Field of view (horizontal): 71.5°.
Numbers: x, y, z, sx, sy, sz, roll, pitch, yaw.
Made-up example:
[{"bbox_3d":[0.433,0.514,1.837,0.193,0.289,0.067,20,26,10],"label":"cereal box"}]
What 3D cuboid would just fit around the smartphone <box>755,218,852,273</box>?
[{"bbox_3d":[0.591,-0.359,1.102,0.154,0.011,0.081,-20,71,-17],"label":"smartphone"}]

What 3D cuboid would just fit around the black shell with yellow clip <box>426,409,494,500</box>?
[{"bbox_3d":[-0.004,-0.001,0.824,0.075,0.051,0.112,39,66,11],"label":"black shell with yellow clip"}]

□ □ □ □ □

Task to carry out
Every record above is to be transcribed exactly as written.

Written reply
Field of view (horizontal): 71.5°.
Numbers: x, y, z, sx, sy, sz, roll, pitch, yaw.
Made-up example:
[{"bbox_3d":[0.433,0.514,1.837,0.193,0.289,0.067,20,26,10],"label":"cereal box"}]
What 3D cuboid would just fit around the smartphone <box>755,218,852,273</box>?
[{"bbox_3d":[0.591,-0.359,1.102,0.154,0.011,0.081,-20,71,-17],"label":"smartphone"}]

What 3D cuboid would just fit around the black shell with yellow clip <box>426,409,494,500</box>?
[{"bbox_3d":[-0.004,-0.001,0.824,0.075,0.051,0.112,39,66,11],"label":"black shell with yellow clip"}]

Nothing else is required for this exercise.